Sunday, October 18, 2015

Brake Line Double Flares



How to do-it-yourself instructional showing correct procedure for making standard double flares in double wall steel tubing.

Alright, so today on Repairs101 I thought I’d show you the procedure for making standard double flares using double wall steel tubing. We’re going to make some brake lines. Stick around.
OK, so you know the first thing I gotta say is that your brakes are the most important system on your vehicle. You know, it doesn’t have to start and it doesn’t have to turn. It doesn’t have to have a kick adze stereo. It just needs to be able to stop.
So you need to be absolutely sure that you’re using the correct type of fitting, the correct type of line and the correct type of fluid, for that matter. If you don’t know what kind of fluid to use look in your vehicle’s owner’s manual or sometimes the information will be right there on the cap of the master cylinder, under the hood.
OK well it would be fair to ask: first of all what does a single flare look like? OK so here’s a single flare with the flare nut on it to give you an idea of what that looks like. As you can see the flare on the tubing matches the flare on the fitting and they lock together. Perfectly good fitting for low pressure but not for high pressure applications.
So you can buy your brake lines ready made at your local auto supplies store and they’ll come with the flare nut on them and the standard double flare already installed for you there.

demonstrates bisection of a double flare

 So what I’ve done here is I’ve taken a standard piece of double wall and cut it in section and polished it up with a diamond file so that we could see how it’s folded over onto itself and that’s what’s meant by the double flare. You can see how it’s curled back inside. So in fact it has two sealing surfaces now, the inside edge here as well as the face of it here. And it’s a lot less likely to crack on the radius, which is a common problem for single flares.

So you’ll need a double flaring tool kit. I got this nice Blue-Point set from my Snap-on dealer. OK so I’ve got his little tubing cutter alright? In the idler there are these notches cut into the idler rollers. And what they’re for is so you can load your flare right into that notch on the followers and now the cutter is just going to take off the very end of it. And that’s so you can just remove the flare if you want. OK so I’ve removed the single flare alone just by running it through that little groove on the followers.

OK so after you’ve cut it there’s three things you need to do to prepare the end. First of which is you need to cut a chamfer on the edge here. So you’re either going to do that using a flat file  or you’re going to use your bench grinder.

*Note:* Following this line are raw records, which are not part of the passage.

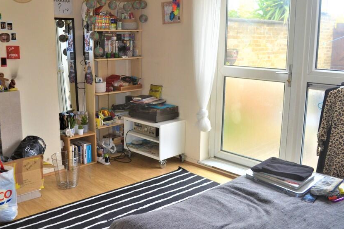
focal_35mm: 37
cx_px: 151
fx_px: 354
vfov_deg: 35.9
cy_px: 102
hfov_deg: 51.7
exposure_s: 1/80
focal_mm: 20
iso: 400
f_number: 4
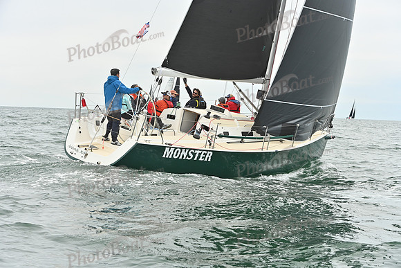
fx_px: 780
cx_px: 200
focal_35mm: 70
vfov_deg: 19.5
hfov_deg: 28.8
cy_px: 134
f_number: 6.3
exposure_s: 1/1000
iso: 320
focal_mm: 70
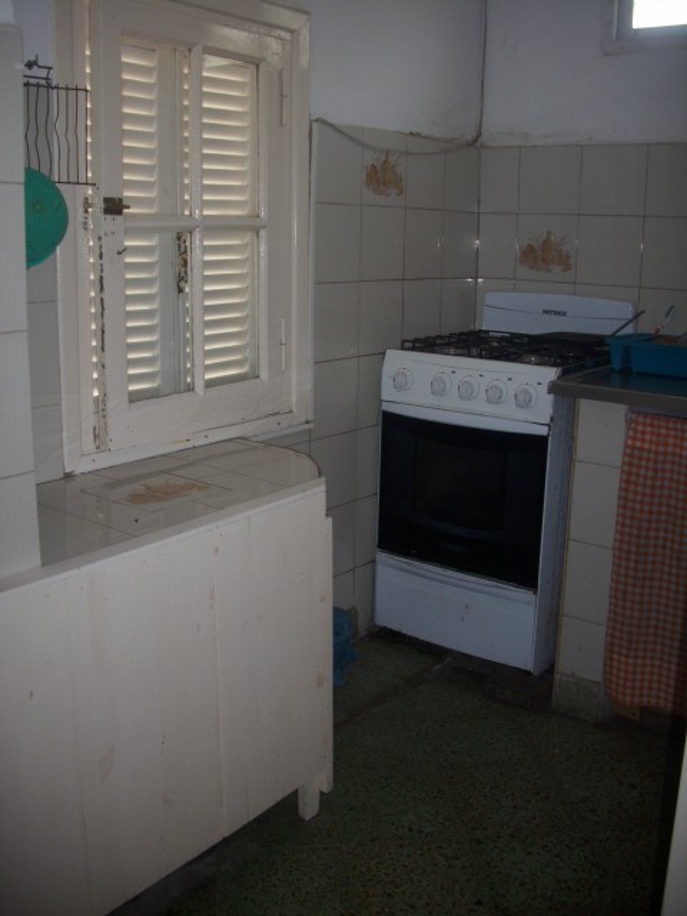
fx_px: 820
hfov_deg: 45.4
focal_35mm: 31
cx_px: 344
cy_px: 458
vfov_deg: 58.4
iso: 50
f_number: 2.8
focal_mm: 6.2
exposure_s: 1/30
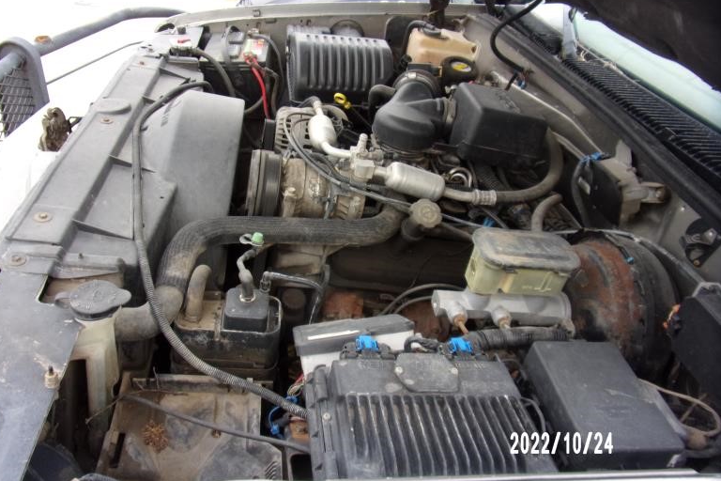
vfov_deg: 49.5
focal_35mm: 26
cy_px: 224
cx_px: 348
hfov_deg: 69.4
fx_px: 521
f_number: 3.3
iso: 80
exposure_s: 1/90
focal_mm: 4.3
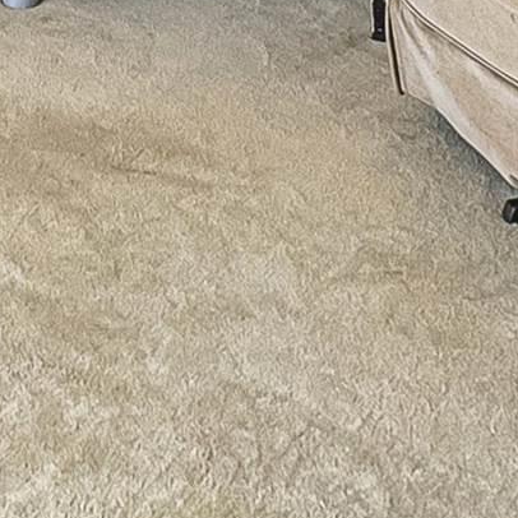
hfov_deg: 17.3
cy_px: -665
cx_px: -174
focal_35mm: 94
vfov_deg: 14.0
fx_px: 1589
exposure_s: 1/30
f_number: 7.1
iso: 1000
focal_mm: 14.6
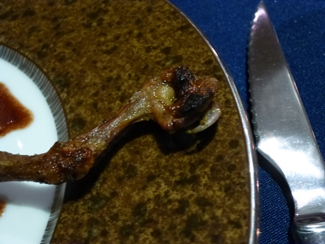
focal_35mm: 45
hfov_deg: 42.1
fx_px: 422
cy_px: 122
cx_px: 162
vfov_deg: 32.2
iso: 800
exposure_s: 1/8
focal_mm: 8
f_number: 3.9
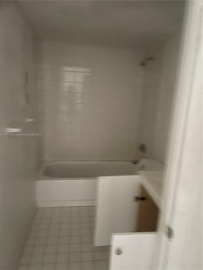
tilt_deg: -10.9
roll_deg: -3.1
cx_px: 102
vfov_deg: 67.3
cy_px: 135
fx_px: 203
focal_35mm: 26
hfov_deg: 53.1
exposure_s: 1/12
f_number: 1.6
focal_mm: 4.2
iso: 640
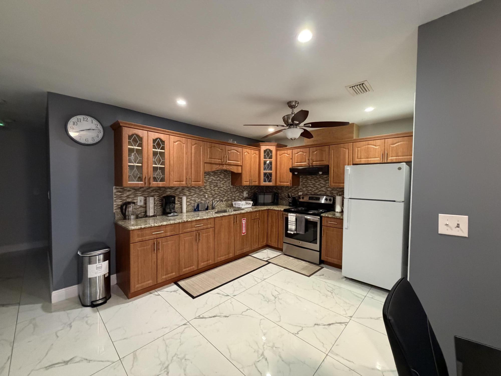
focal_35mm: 14
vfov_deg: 85.7
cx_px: 250
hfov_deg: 102.1
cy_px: 188
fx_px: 203
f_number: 2.2
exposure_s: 1/60
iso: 640
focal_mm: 2.22
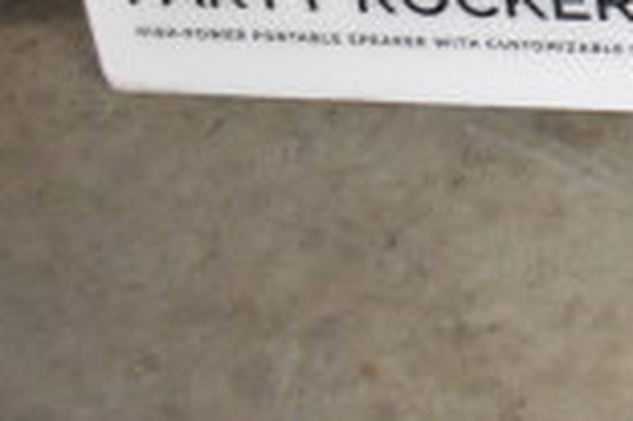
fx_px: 2073
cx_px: 1217
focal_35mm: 118
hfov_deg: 14.7
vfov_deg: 10.9
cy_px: -296
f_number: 3.8
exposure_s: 1/30
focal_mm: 20
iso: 1100
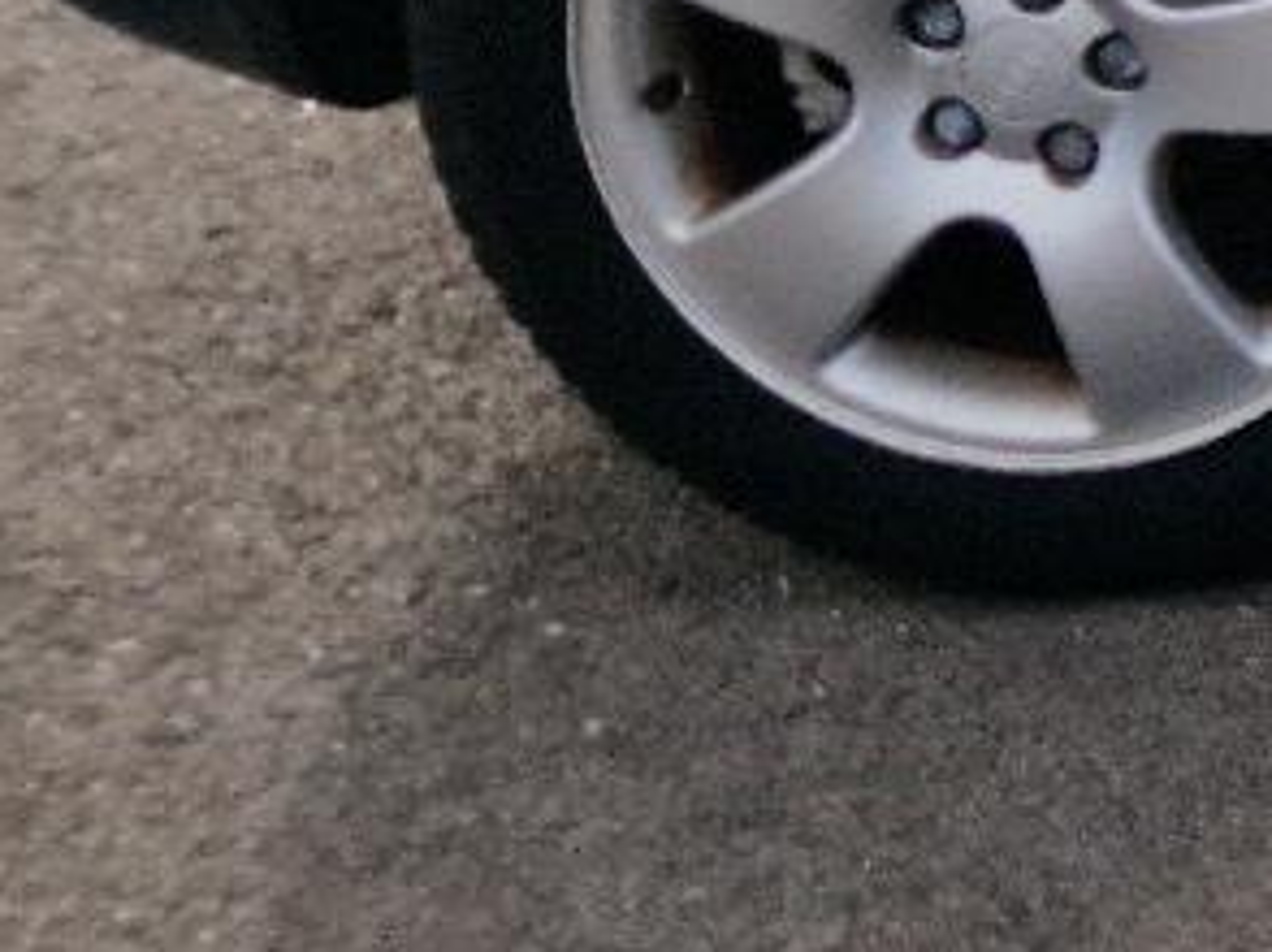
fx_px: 5177
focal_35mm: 141
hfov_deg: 11.0
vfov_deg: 10.1
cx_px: 3366
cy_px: -554
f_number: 1.8
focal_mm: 5.4
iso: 50
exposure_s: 1/1111
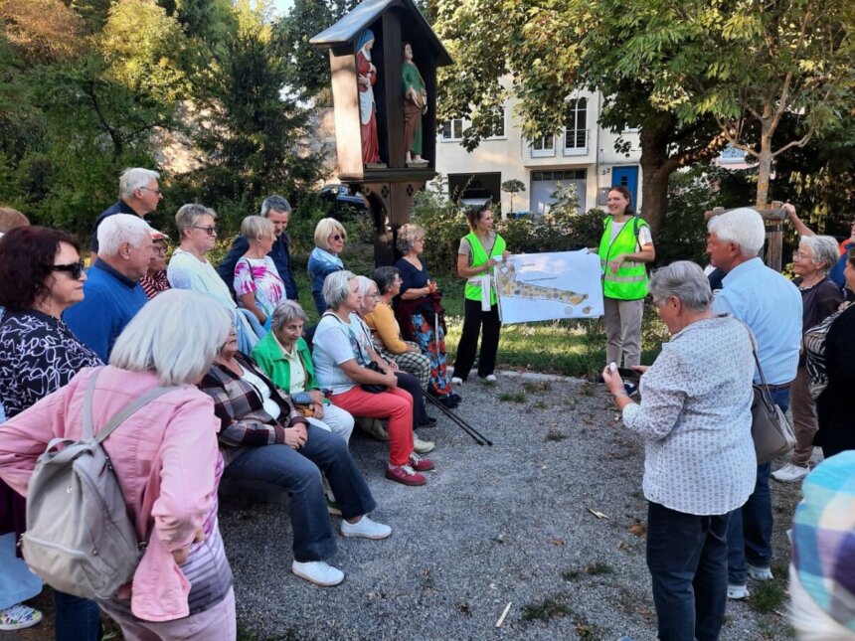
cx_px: 428
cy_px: 320
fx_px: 617
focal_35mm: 25
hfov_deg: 69.4
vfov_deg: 54.9
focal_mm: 4.6
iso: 50
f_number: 2
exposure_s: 1/100
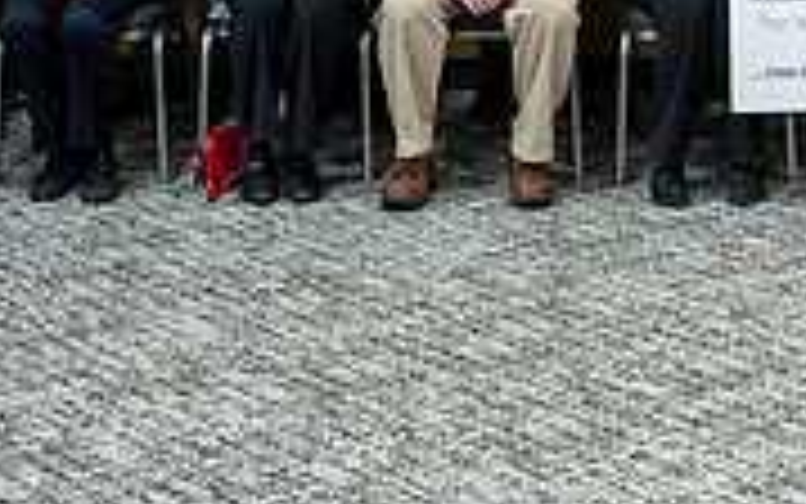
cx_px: 809
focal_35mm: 102
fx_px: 2241
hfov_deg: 19.8
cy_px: -227
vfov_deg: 12.3
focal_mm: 28
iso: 5000
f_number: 2.8
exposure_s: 1/320
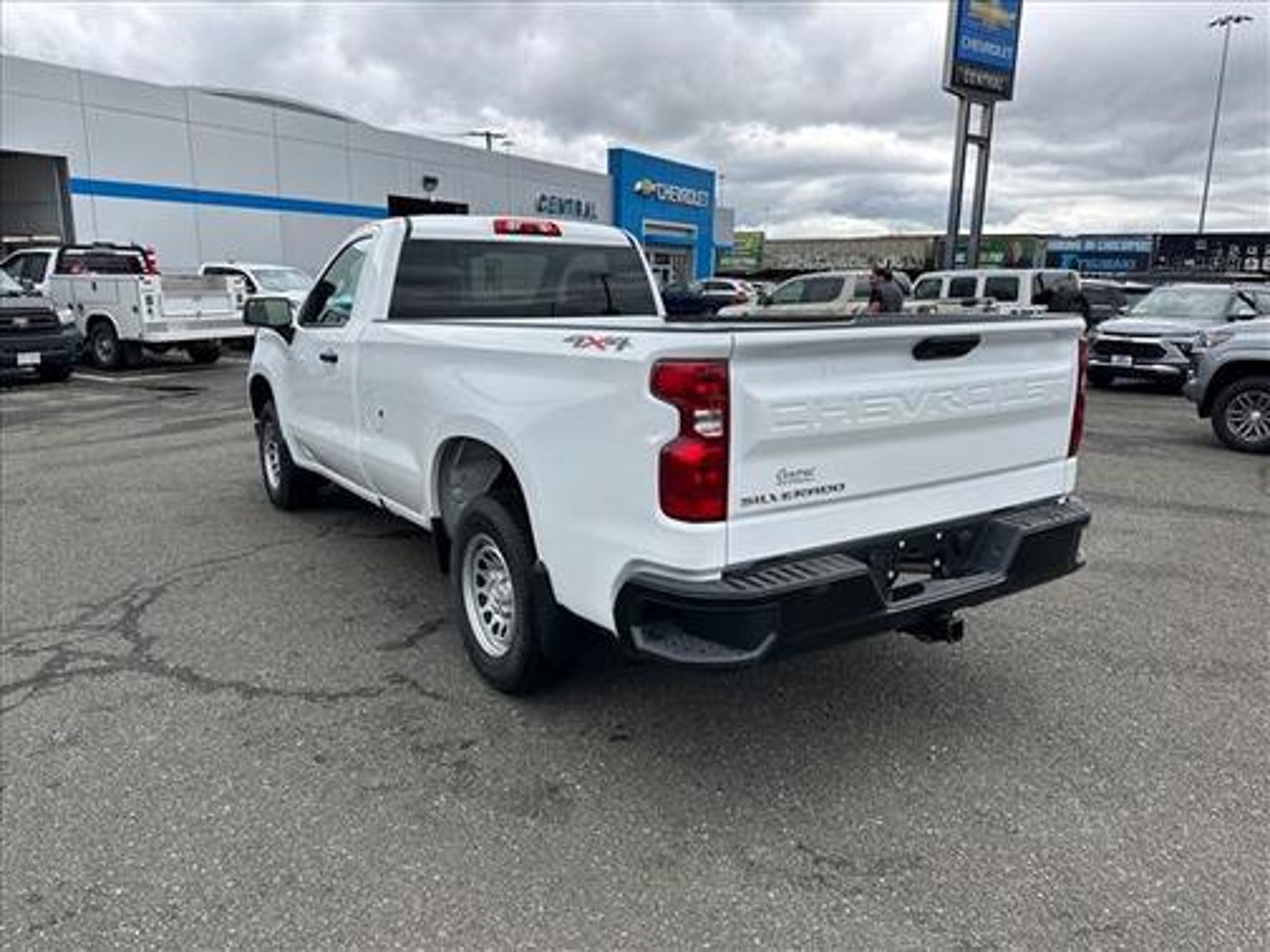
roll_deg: -1.2
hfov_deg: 71.6
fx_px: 881
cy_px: 476
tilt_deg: -12.4
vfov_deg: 56.8
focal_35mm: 24
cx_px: 635
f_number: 1.78
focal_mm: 6.86
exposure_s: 1/680
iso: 80
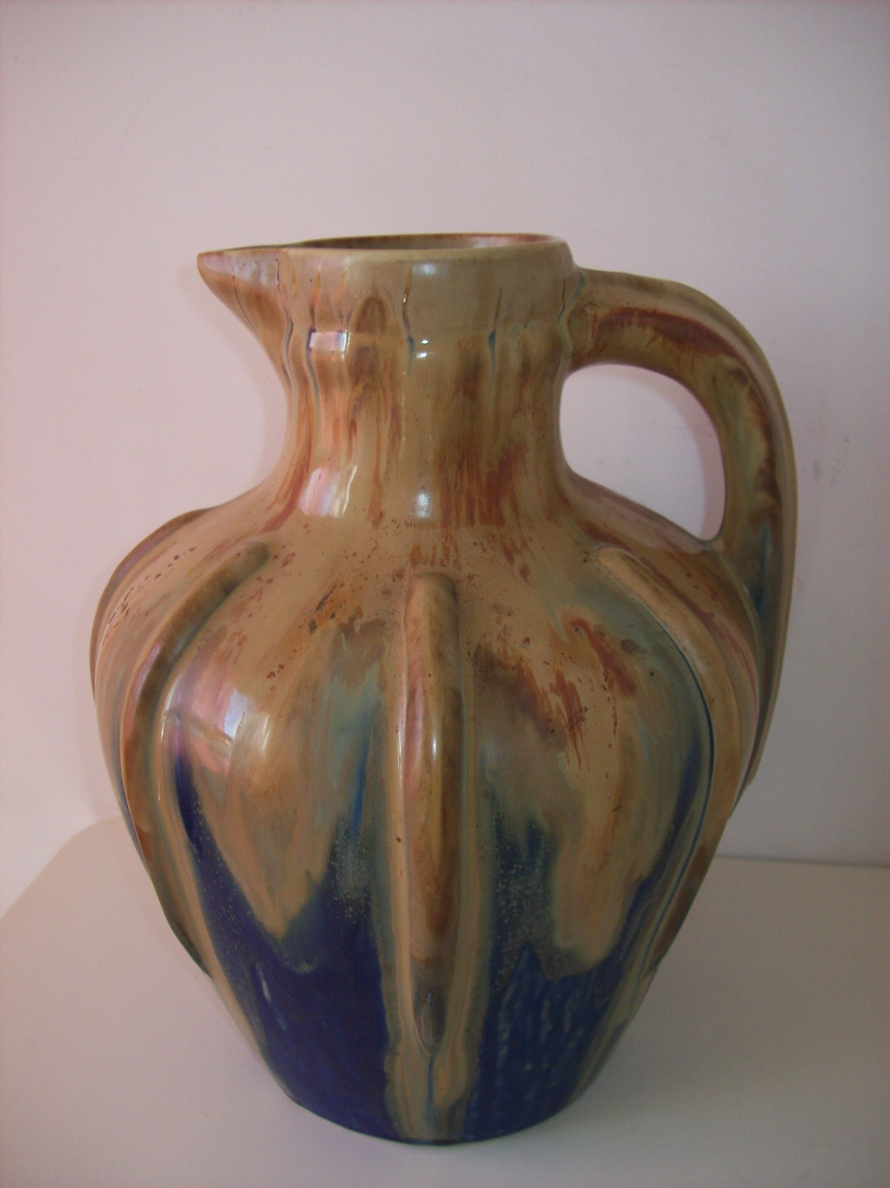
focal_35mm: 36
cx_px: 445
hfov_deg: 39.6
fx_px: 1235
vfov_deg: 51.4
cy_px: 594
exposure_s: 1/64
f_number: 2.7
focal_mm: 6
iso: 80
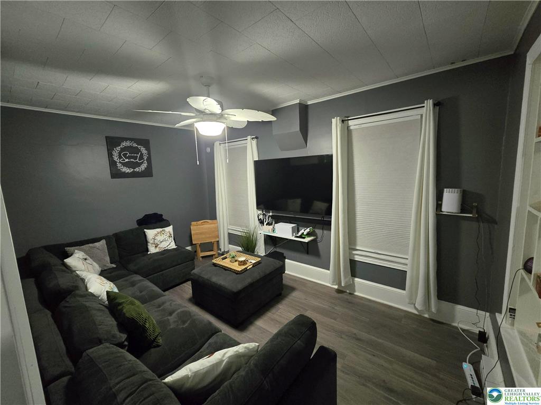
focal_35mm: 13
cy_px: 202
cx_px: 270
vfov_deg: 89.9
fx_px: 203
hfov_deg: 106.2
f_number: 2.2
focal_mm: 2.2
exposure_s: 1/24
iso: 1250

OK so I generally like to mount my flaring bar right into my vise just to hold things steady but you can actually do this pretty much freehand if you need to. Flip the flaring bar over, take my piece of three sixteenths. You can see at this end I’ve already created a nice flare. So now at this end, before I go any further I’m going to drop one on that way and the other one on the opposite way – you see how they’re going to both work: this one is going to work for this end, and this guy’s going to work for this end. OK so I put those on and I open it up and I put it in just proud, just barely. I’m going to do that down this side then this side. Every time, always going to do the side that the tube is on first, and then the far side. I’ll take my flat file, and just make sure it’s got a nice flat top on it. And then I’m going to take my reaming tool. OK it has been well prepared by chamfering the edge, levelling the top and reaming out the inside.

demonstrates double flare anvil

Alright so now I’m going to flip it back over to the correct way. Again, make sure that I’ve got my flare nuts in place and in the right place opposite the end over here. Going to put it in the three sixteenths loosely, just holding until I grab the three sixteenths anvil and I’m going to put that beside it and match the height. Alright so you set the protrusion of your tube from your flaring bar to the same height as the shoulder here on the anvil that is the correct size – in this case it’s three sixteenths of an inch. OK when you see that you’ve got the height right you’re going to tighten the side that’s closest, then the other side. Make sure the bar’s nice and square, that it’s lined up flat.

demonstrates double flaring

The only thing you want to lubricate your brake system with is brake fluid, so I keep a little DOT3 brake fluid in here. So I’m just going to use a little drop of DOT3… well a couple of drops.
So you’ve got them set up to be the same height, and then you’re just going to drop the anvil in there. Check that it’s the right height. Drop it in. Fit the yoke with the flaring cone over the anvil. Get it so that it’s nice and straight, and then turn it down by hand. Then turn the flaring cone down on the anvil. Turn the flaring cone down onto the anvil until the anvil is flush with the flaring bar.
So now we’re going to put the flaring cone directly into the end of the tube and turn that down until it’s flush. It goes fairly easily, you don’t need to use big heavy wrenches or anything to get this done. And then it’s done. That’s what it will look like. I’m just going to clean that up with a little brake cleaner and some compressed air.

demonstrates Finished Double Flare

I’ll undo this. Get that free. As you can see I’ve got my flare nut on the end, and there’s the finished product, double flared with the flare nut on it. That’s a standard double flare.